**Work task 1:** In the records, begin at the line that has "comunidad estudiantil de la" and stop after the line that has "prehospitalarias.". Change "capacitación" to "formación" in those lines and give them back with nothing else altered.
**Work task 2:** Go on with the article about UN Security Council Resolution 884, picking up after its last sentence.

**Text under study:**

- Zəngilan (red) highlighted in Azerbaijan
- Date: 12 November 1993
- Meeting no.: 3,313
- Code: S/RES/884 (Document)
- Subject: Armenia-Azerbaijan
- Voting summary: 15 voted for; None voted against; None abstained;
- Result: Adopted

Security Council composition
- Permanent members: China; France; Russia; United Kingdom; United States;
- Non-permanent members: Brazil; Cape Verde; Djibouti; Hungary; Japan; Morocco; New Zealand; Pakistan; Spain; Venezuela;

= United Nations Security Council Resolution 884 =

United Nations Security Council resolution 884, adopted unanimously on 12 November 1993, after reaffirming resolutions 822 (1993), 853 (1993) and 874 (1993), the Council expressed its concern at the continuing conflict between Armenia and Azerbaijan in Nagorno-Karabakh and condemned violations of the ceasefire between the parties, particularly the occupation of the Zəngilan district and city of Goradiz. Resolution 884 is the fourth and last of the resolutions adopted by the UN Security Council regarding the Nagorno-Karabakh conflict.

== Background ==

The Security Council assessed the situation and on November 12, adopted the resolution 884.

**Extracted material:**
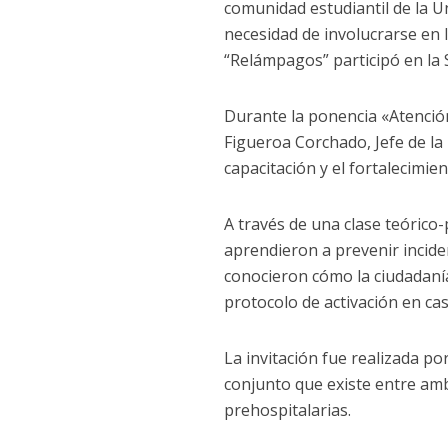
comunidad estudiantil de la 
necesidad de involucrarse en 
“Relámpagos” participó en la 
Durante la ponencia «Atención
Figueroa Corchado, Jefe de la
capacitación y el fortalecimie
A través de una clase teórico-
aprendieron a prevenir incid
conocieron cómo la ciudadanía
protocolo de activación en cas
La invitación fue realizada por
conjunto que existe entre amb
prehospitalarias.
...
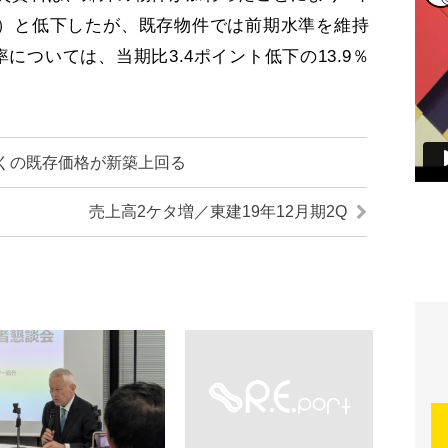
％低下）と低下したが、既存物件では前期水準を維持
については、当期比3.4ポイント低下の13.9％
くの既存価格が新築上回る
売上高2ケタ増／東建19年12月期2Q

**Written reply 1:**
comunidad estudiantil de la 
necesidad de involucrarse en 
“Relámpagos” participó en la 
Durante la ponencia «Atención
Figueroa Corchado, Jefe de la
formación y el fortalecimie
A través de una clase teórico-
aprendieron a prevenir incid
conocieron cómo la ciudadanía
protocolo de activación en cas
La invitación fue realizada por
conjunto que existe entre amb
prehospitalarias.

**Written reply 2:**
== Text of resolution ==
In paragraphs III-VI, the declaration of the 9 members of the CSCE Minsk Group on 4 November 1993 regarding unilateral ceasefires is evaluated. The resolution then demanded that, from the parties concerned, the immediate cessation of hostilities, the unilateral withdrawal of occupying forces from the Zangelan district and the city of Goradiz, and the withdrawal of occupying forces from other recently occupied areas of Azerbaijan. With regard to the recent violations of the ceasefire, the council urged the parties to observe the ceasefire established from contacts between the Government of Russia and OSCE Minsk Group. It also asked other nations to refrain from interfering in the conflict, particularly as fighting broke out at the Azerbaijani-Iranian border led Iranian troops to be moved to the border region.

Finally, the Council requested the secretary-general and international agencies to provide urgent humanitarian assistance to the affected civilian population particularly with regard to those who were displaced, further urging the Secretary-General Boutros Boutros-Ghali and the OSCE Minsk Group continue to report back on developments to the Council.

==See also==
- Armenia–Azerbaijan relations
- List of United Nations Security Council Resolutions 801 to 900 (1993–1994)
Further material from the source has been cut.